What Your LinkedIn Photo Says About You
You may think you did a flawless job zooming and cropping, but it's still obvious that you're standing in a bar with your friends (and you've probably had a few cocktails). Is that the first impression you want to make on your clients, colleagues, or future boss?
There are universal keys to pulling off a professional, competent looking photograph, says Ann Pierce, co-founder and CEO of PhotoFeeler, a site that allows you to upload headshots and receive feedback on your likeability, influence, and capability.
Based on a study of roughly 60,000 photo ratings, Pierce has distilled the elements of the ideal LinkedIn photo. She and Nicole Williams, LinkedIn's in-house career expert, share their five best tips. [Tweet these tips!]

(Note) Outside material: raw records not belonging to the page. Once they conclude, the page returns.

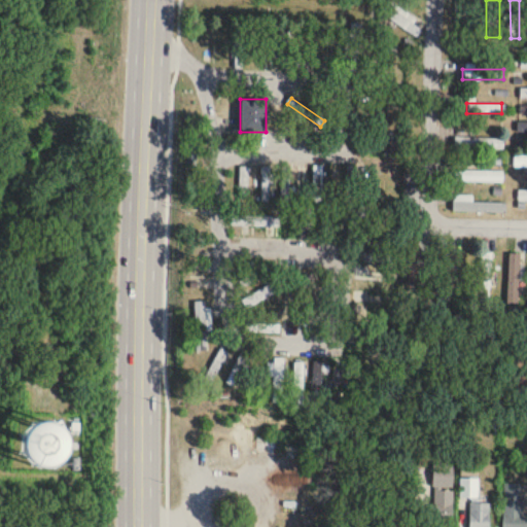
[(454,148),(504,148),(504,137),(454,137),(454,148)]
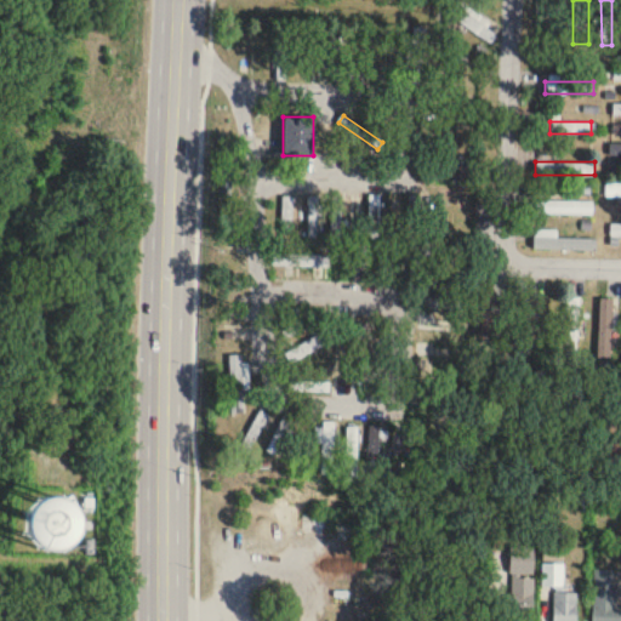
[(369,238),(380,238),(380,194),(369,194),(369,238)]
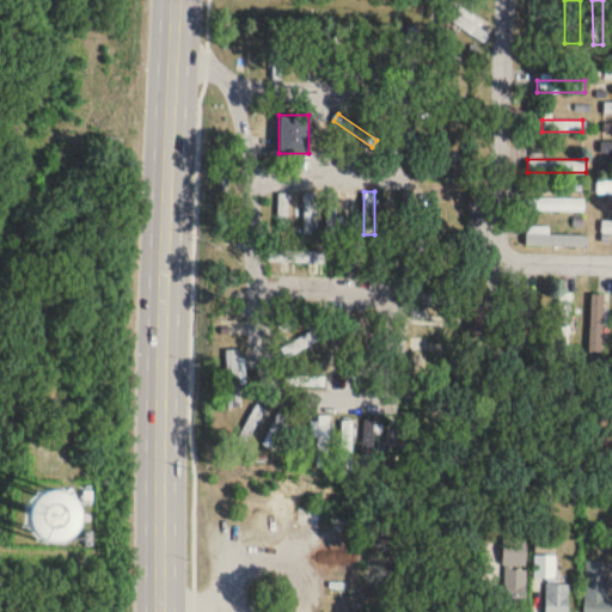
[(399,240),(411,240),(412,194),(401,193),(399,240)]
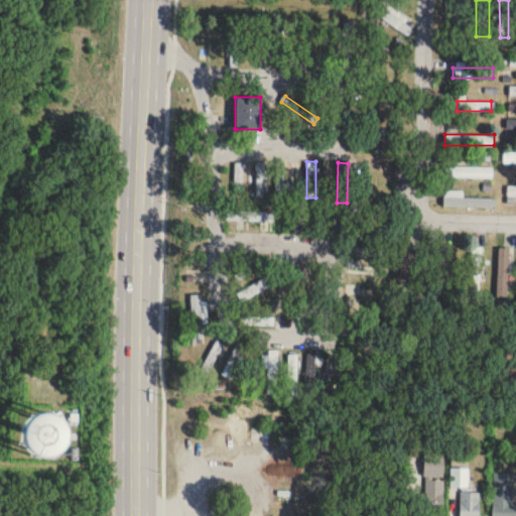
[(265,163),(257,163),(257,196),(265,196),(265,163)]
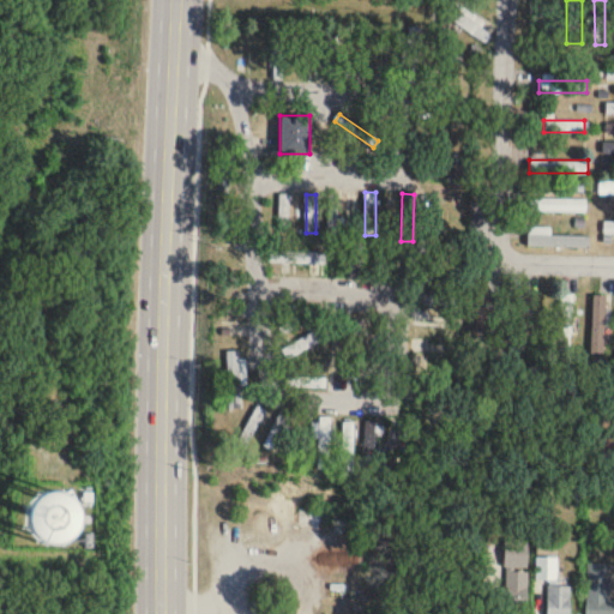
[(585,199),(529,199),(529,210),(585,210),(585,199)]
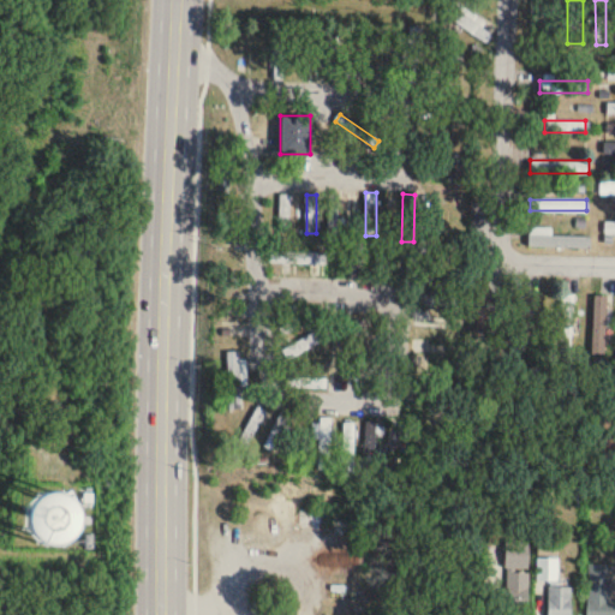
[(551,236),(551,228),(529,227),(529,246),(590,248),(590,236),(551,236)]
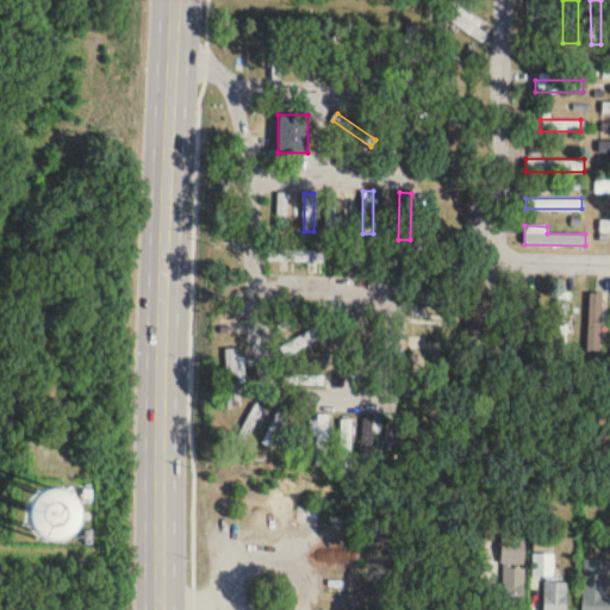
[(346,237),(343,271),(356,272),(359,237),(346,237)]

1. Make your background work. You're better off contextualizing your photo background with something related to your business, Williams advises. If you're a chef, take your shot in a kitchen. If you're a sales executive, head for the boardroom. "Look at LinkedIn profile photos of successful, influential people in your industry," Williams suggests. "That'll give you a good idea of what you should be going for."

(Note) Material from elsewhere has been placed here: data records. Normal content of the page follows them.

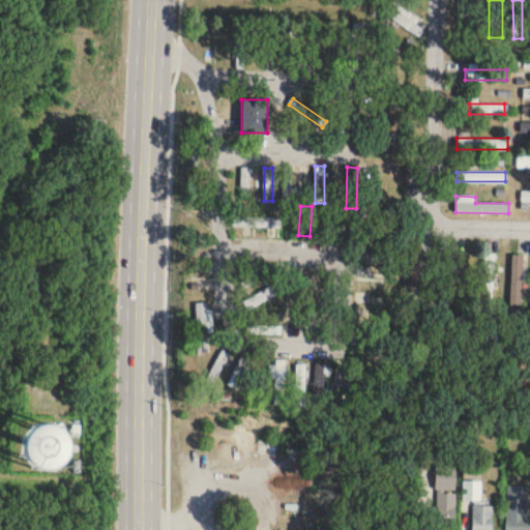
[(412,287),(424,287),(424,253),(412,253),(412,287)]
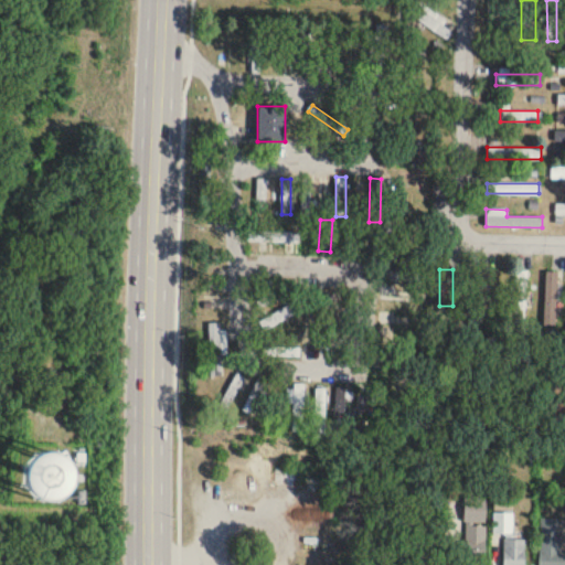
[(516,272),(516,323),(526,323),(526,272),(516,272)]
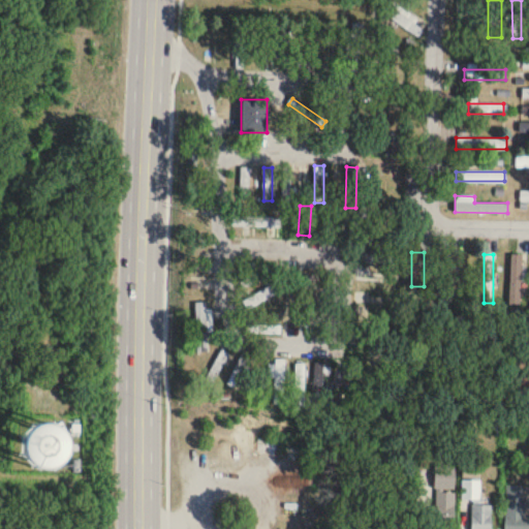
[(510,305),(521,305),(521,254),(510,254),(510,305)]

2. Enlarge your pupils. It sounds weird, but Pierce says, "Our pupils naturally widen in regularly lit settings when we're happy or with someone we like." A camera flash or artificial photo lighting tends to shrink your pupils, which will make your smile or enthusiasm seem put on, she adds. She recommends using a program like Adobe Photoshop or PicMonkey to touch up your pupils. (Just don't overdo it, or you'll look like a cartoon character.)
3. Dress the part. This is by far the most effective way to look competent and influential, Pierce stresses. "A simple black or gray blazer can do wonders," she says. "Even a button-down blouse with some bright accessories will get you most of the way." But again, consider your industry, Williams advises. If you're an anthropologist or a personal trainer, you'll want your attire to reflect what you do, she adds.
4. Tweak the contrast. "Adding a bit of contrast generally makes photos look more professional," says Pierce.
5. Opt for color. Unlike black-and-white photos, color communicates life and vitality, Williams explains. "Black and white can feel dated," she says. "It can also age you, so it's especially bad if you're an older employee."